An exact copy of all the data is required, with pictures left out.

## [Excerpted data]
==================================================

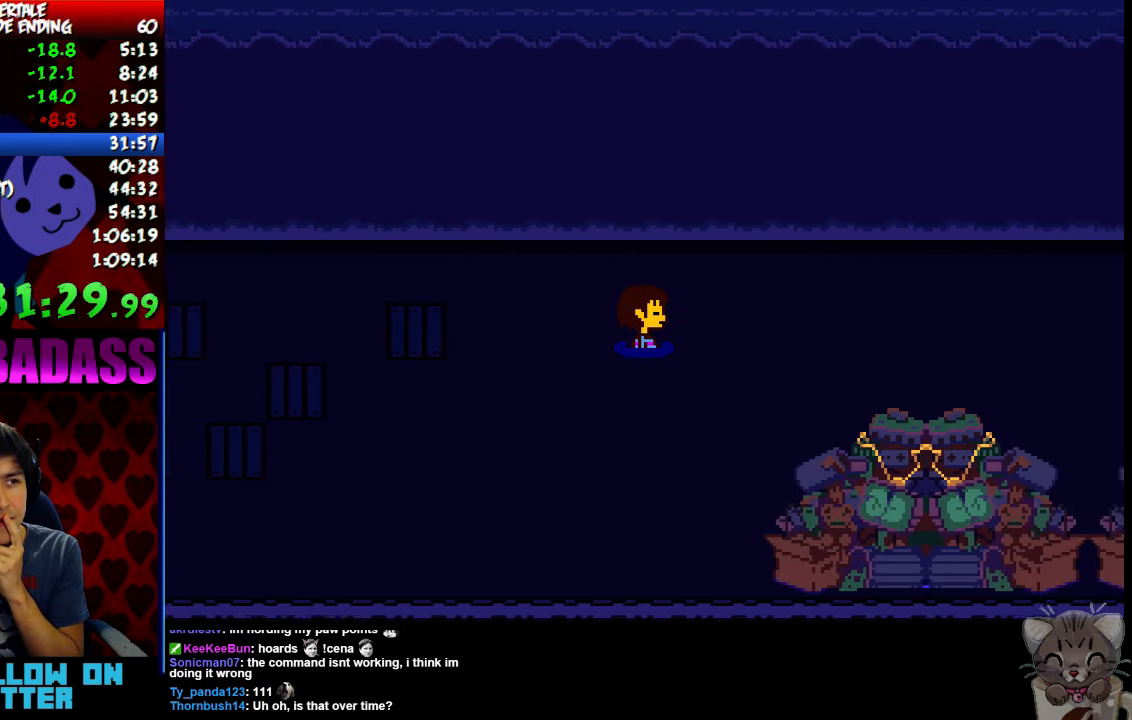
{"keys": ["right"], "events": []}
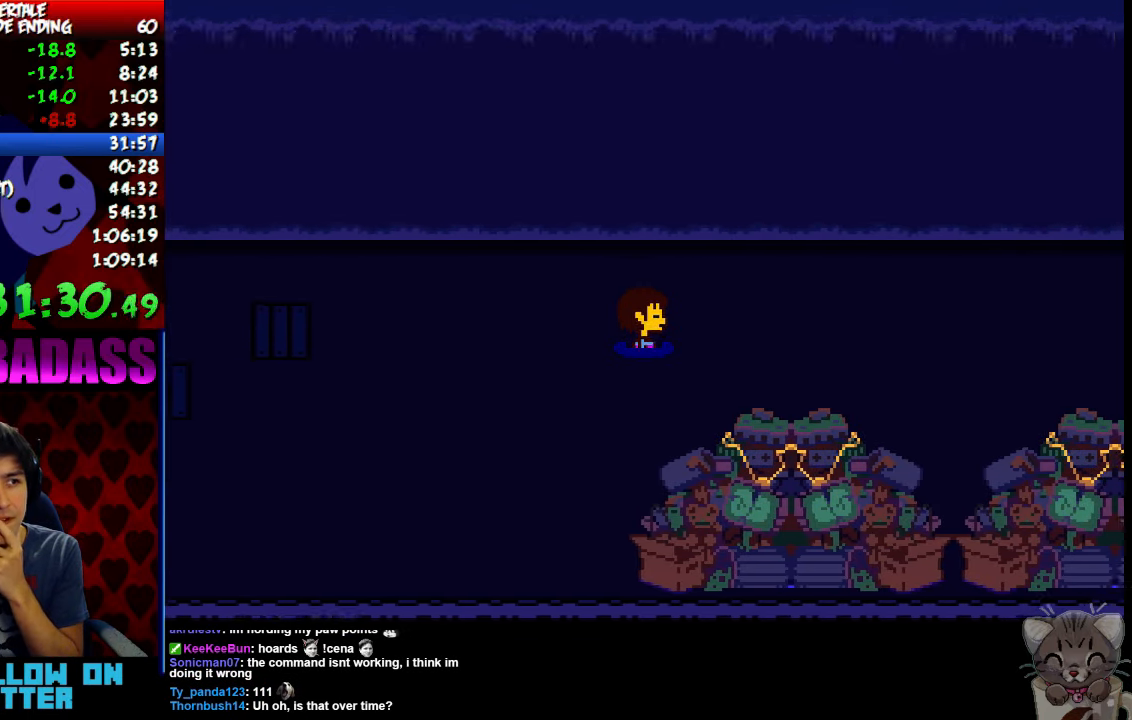
{"keys": ["right"], "events": []}
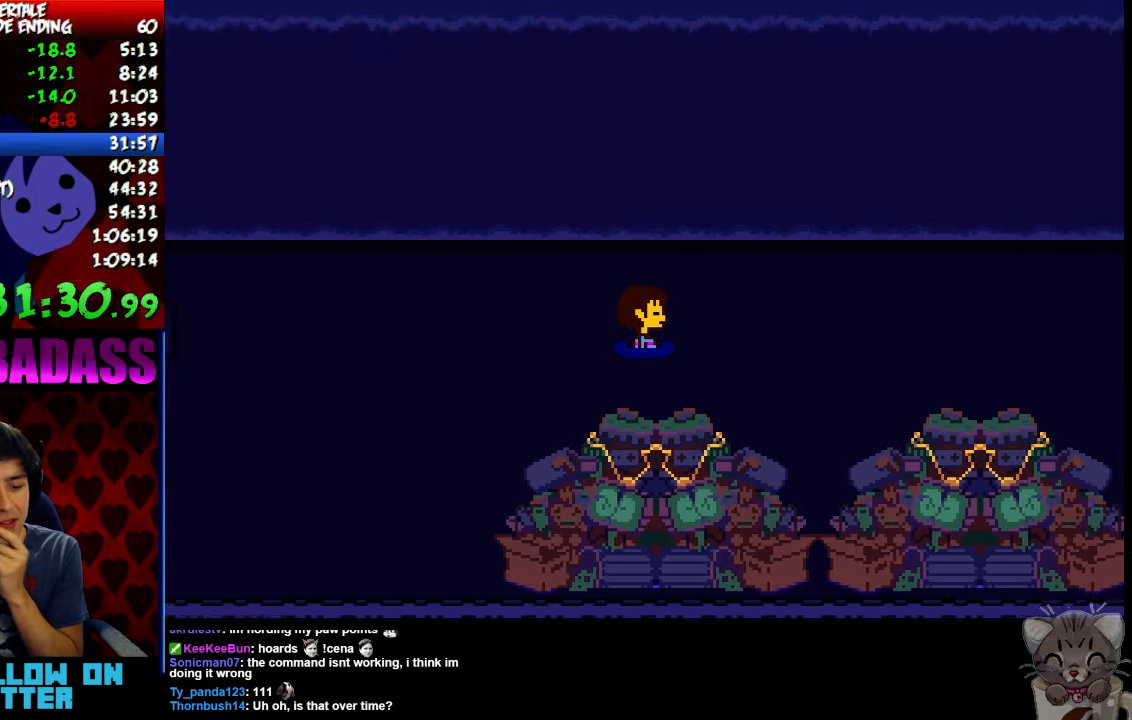
{"keys": ["right"], "events": []}
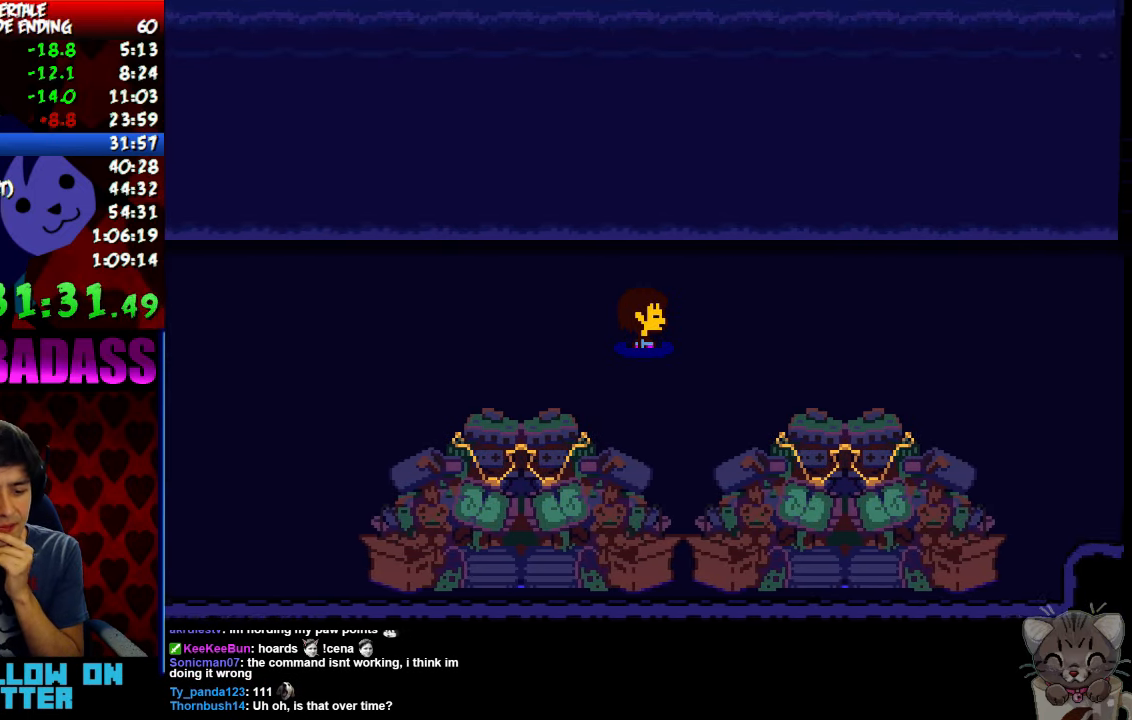
{"keys": ["right"], "events": []}
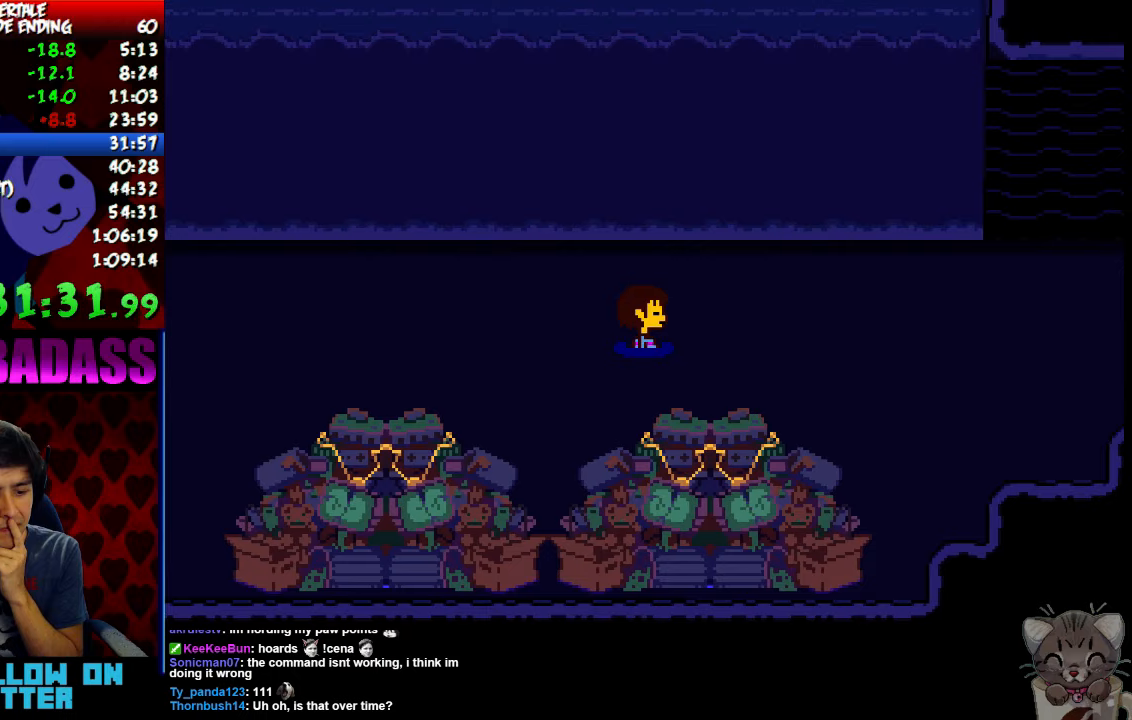
{"keys": ["right"], "events": []}
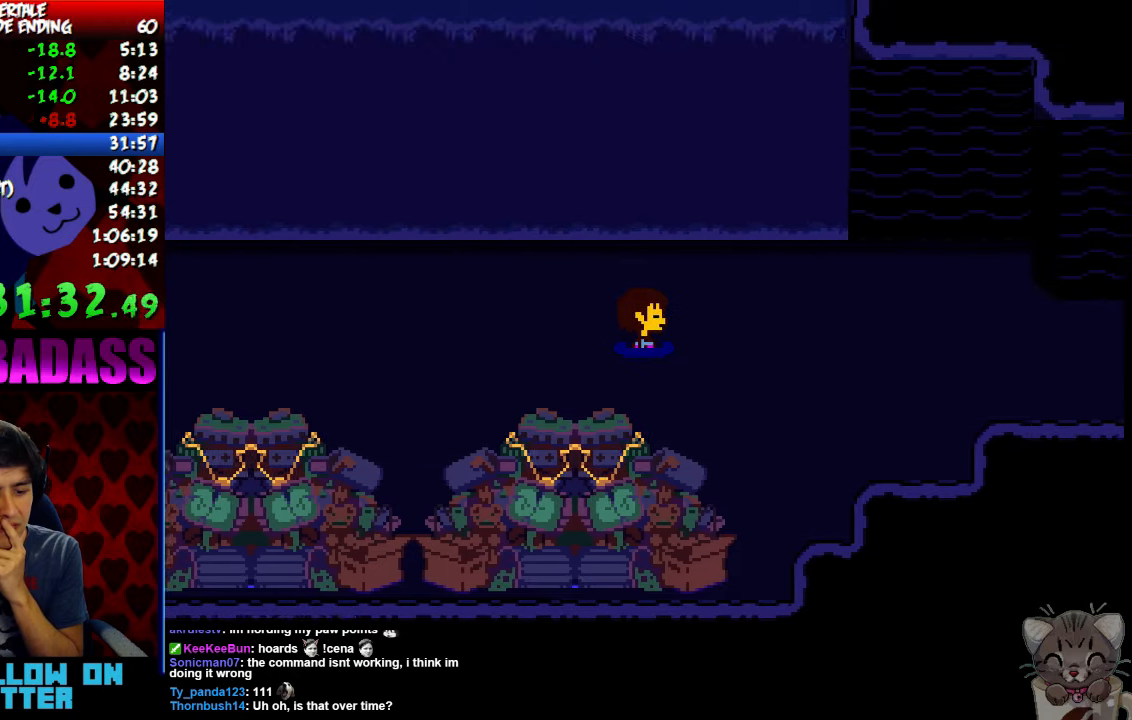
{"keys": ["right"], "events": []}
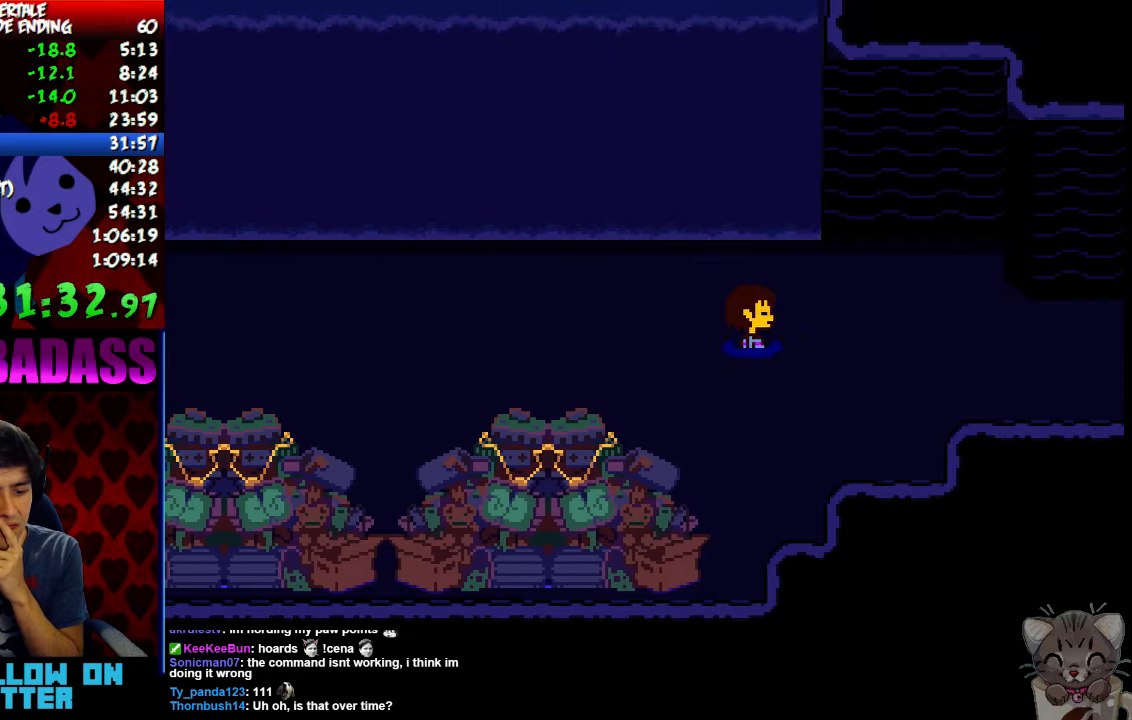
{"keys": ["right"], "events": []}
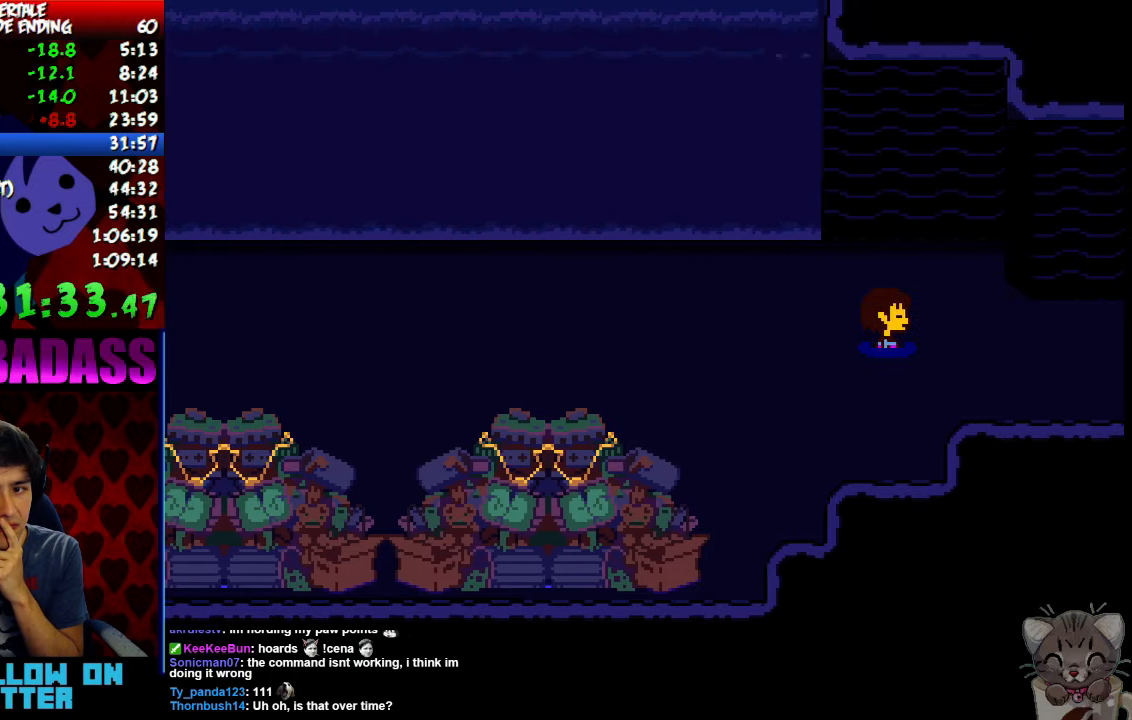
{"keys": ["right"], "events": []}
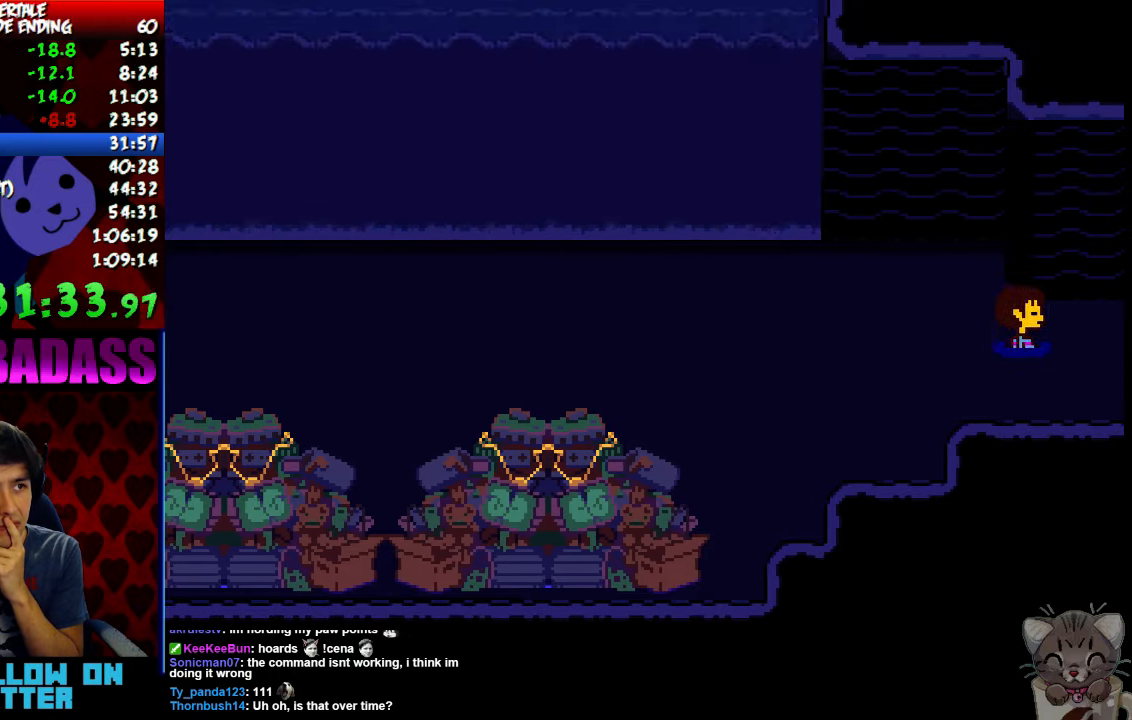
{"keys": ["right"], "events": []}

==================================================

## [Solved problem]
{"keys": ["right"], "events": []}
{"keys": ["right"], "events": []}
{"keys": ["right"], "events": []}
{"keys": ["right"], "events": []}
{"keys": ["right"], "events": []}
{"keys": ["right"], "events": []}
{"keys": ["right"], "events": []}
{"keys": ["right"], "events": []}
{"keys": ["right"], "events": []}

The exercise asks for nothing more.